The noise Literally, “loud crashing” of thunder, which the poet represents as the crash of His tabernacle. The lofty imagination of Elihu conceived the thunder-cloud to be a booth, a temporary dwellingplace of the Most High. The deepest blackness of the cloud would favour the comparison to a tent, for, made of black goatskin, tents were pre-eminently dark. (Song of Solomon 1:5.) It is probable that the storm-cloud in which God finally revealed himself was already spreading upon the sky.
Strophe c The same wondrous providence and power of God subordinate the lightnings, even, to the benefit and well-being of men, and at the same time to the punishment of evil doers, Job 36:30-33.
Verse 30
30. Light upon it More properly, light around himself.

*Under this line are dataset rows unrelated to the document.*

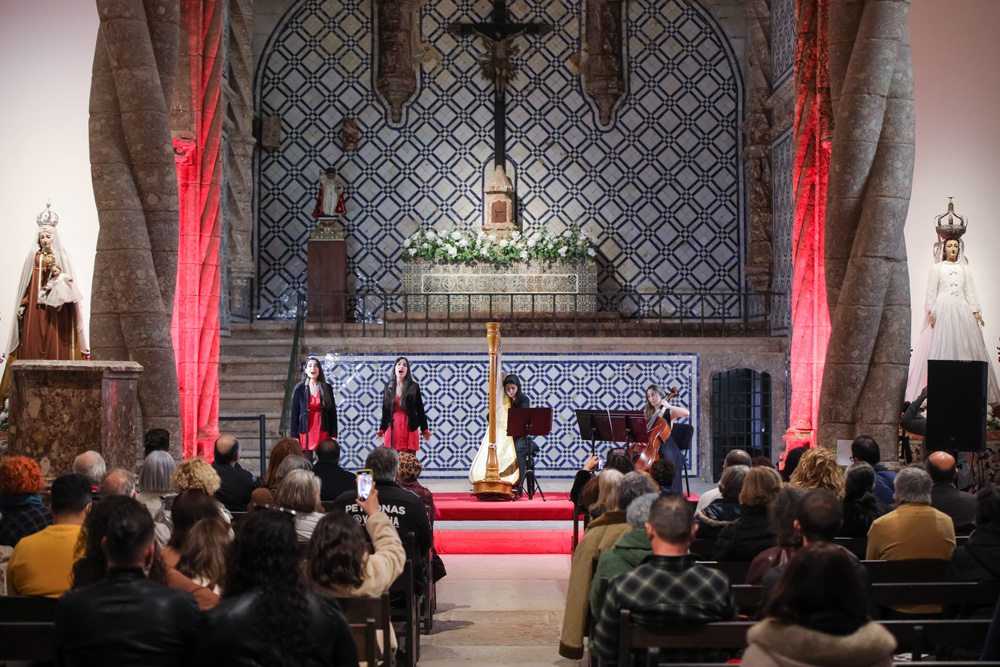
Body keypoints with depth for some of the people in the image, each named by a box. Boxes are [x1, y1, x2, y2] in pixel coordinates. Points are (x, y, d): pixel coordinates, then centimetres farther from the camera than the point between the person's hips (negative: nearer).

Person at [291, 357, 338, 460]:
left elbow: (332, 413, 6)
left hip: (323, 432, 1)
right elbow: (294, 414, 3)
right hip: (306, 432, -1)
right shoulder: (299, 389, 3)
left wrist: (333, 436, -1)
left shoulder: (327, 388, 6)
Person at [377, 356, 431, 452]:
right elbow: (385, 409, 13)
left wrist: (425, 430, 2)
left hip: (409, 428, -2)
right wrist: (382, 429, 11)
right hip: (392, 428, 2)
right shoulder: (388, 387, 9)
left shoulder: (413, 387, 3)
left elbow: (420, 409, 4)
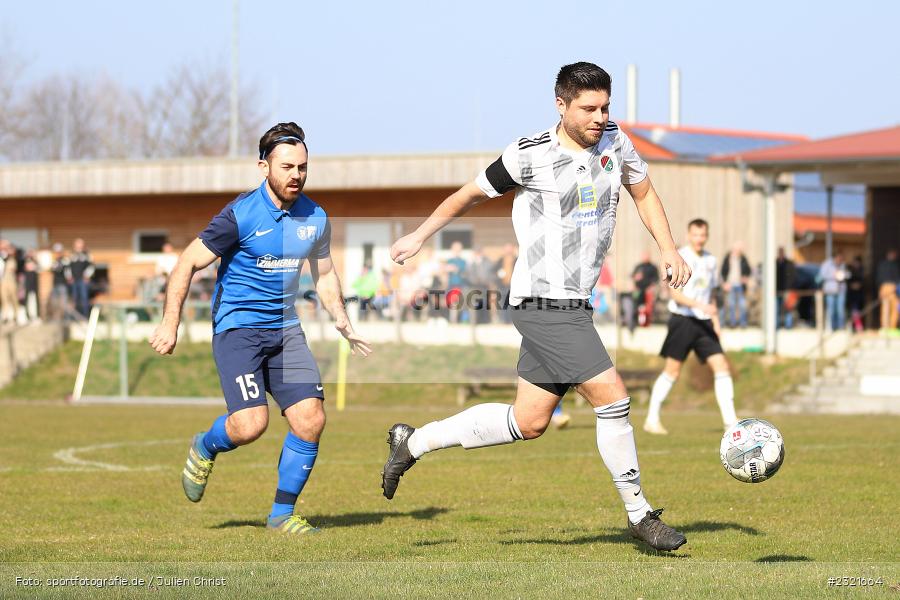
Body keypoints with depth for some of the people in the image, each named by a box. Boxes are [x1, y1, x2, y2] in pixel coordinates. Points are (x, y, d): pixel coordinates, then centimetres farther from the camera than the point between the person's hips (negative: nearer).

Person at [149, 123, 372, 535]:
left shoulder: (315, 219, 4)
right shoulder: (240, 215, -13)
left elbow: (324, 275, 20)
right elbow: (188, 263, -8)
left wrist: (340, 319, 5)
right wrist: (170, 324, -13)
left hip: (286, 330, 5)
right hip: (237, 327, -5)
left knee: (310, 419, -8)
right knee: (251, 424, -20)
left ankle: (282, 513, 8)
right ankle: (205, 448, 16)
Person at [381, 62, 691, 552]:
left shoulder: (614, 140, 6)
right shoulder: (530, 155, -11)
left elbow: (643, 191, 22)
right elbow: (471, 194, 4)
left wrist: (670, 251, 10)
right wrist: (419, 236, 14)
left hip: (573, 304, 8)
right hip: (545, 303, -8)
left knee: (528, 422, 12)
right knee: (612, 398, -13)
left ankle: (414, 442, 26)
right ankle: (639, 514, 1)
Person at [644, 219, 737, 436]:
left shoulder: (710, 260, 14)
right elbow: (675, 293, -15)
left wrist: (715, 320, 16)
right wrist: (701, 305, -26)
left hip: (704, 322, 5)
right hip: (683, 320, -5)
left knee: (721, 366, -6)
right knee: (672, 371, -4)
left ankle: (730, 420, -6)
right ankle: (652, 420, 7)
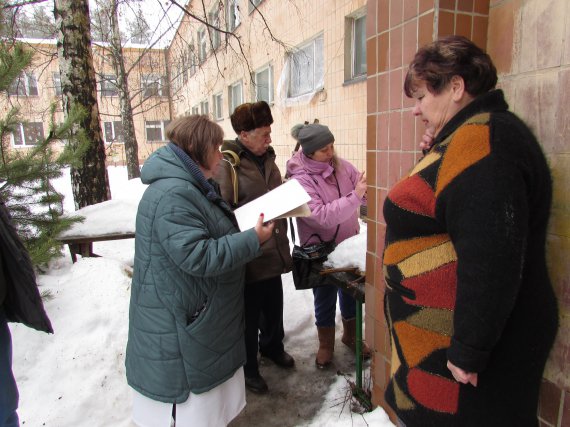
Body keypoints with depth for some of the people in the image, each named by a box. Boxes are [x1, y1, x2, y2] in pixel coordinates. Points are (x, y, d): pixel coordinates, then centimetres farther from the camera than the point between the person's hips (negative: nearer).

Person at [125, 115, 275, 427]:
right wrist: (252, 240, -24)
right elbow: (198, 256, -30)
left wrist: (247, 222, 6)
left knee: (206, 391, 26)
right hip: (177, 321, -10)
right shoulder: (172, 195, -26)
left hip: (199, 313, 10)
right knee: (186, 400, 8)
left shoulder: (193, 186, 10)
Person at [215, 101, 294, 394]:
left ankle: (272, 346, 50)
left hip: (273, 254, 8)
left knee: (273, 307, 24)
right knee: (249, 317, 9)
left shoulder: (267, 159, 10)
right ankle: (248, 368, 32)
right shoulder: (226, 164, -16)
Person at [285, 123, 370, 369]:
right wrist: (355, 196, -32)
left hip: (349, 244, 5)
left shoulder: (340, 165, -5)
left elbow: (365, 195, -3)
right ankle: (325, 344, 37)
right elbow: (321, 216, -28)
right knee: (325, 298, 13)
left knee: (350, 292, 20)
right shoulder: (300, 180, -19)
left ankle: (351, 335, 46)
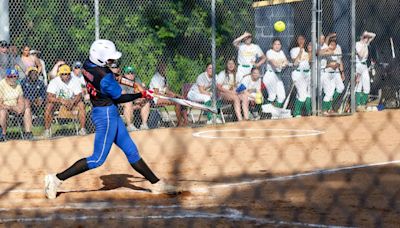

Covereth the bottom of the sea Covereth (himself) with the roots of the sea. Others read as in the text of Authorized Version. Job had spoken also of the roots of the mountains, (Job 28:9,) and even of the roots of the human foot, (Job 13:27.) The sublime thought of the text weaves together celestial light and ocean depth to form fit garment for the Almighty. An old Orphic hymn has a like expression:
Thou who holdest the roots of the sea,
Thy dark-gleaming throne.
Verse 31
31. By them (the lightning and the cloud) He ruleth the nations. The verse is parenthetical. The lightning is his sceptre, the fertilizing cloud his storehouse of food. With the one he smites, with the other he blesses.
Verse 32
32. With clouds… betwixt Both hands he covereth over with light, and giveth it command against the adversary. According to Delitzsch, God appears here under a military figure as a slinger of lightnings, ( light.) The lightning, like a slinger’s cord, he wraps around his hand that he may give it greater force against the enemy. “It scorches the world, but does not hurt him [God]; nay, rather, is the vesture and instrument of his power.” Wordsworth.
Verse 33
33. The noise thereof… the vapour This is one of the most difficult passages in the Bible, on account of the ambiguity of every important word. Of the discordant readings, that of Ewald is now generally accepted: “His thunder announces Him; the cattle even, that he is approaching;” literally, on the march. Some see in the allusion to cattle the instinctive apprehension which the brute manifests at the approach of a storm, as both Virgil and Pliny had observed, ( Georg., 1:374; Nat. Hist., 18:87, 88.) The reading of Dillmann, Hitzig, etc., who for the most part follow Symmachus, is not so well sustained, to wit: “His alarm-cry announces concerning him, making wrath to rage against iniquity;” essential to which is a change in the pointing of על עולה to על עולה , “against iniquity.” The former of these Hebraic words the accepted pointing of our text we would prefer, and read as above “concerning Him who is coming upward,” that is, that “He is approaching.” Conant renders the second clause of the verse, “to the herds, even of Him who is on high; making מקנה (which others, as above, render “wrath”) the object rather than the subject of the verb. In explanation of these comments, the reader may here be reminded that the vowel points form no part of the original Hebrew text, but were first introduced about the seventh century of the Christian era, and since the completion of the Talmud. For lengthened comment on the verse, the reader is referred to either Schultens, Dillmann or Conant.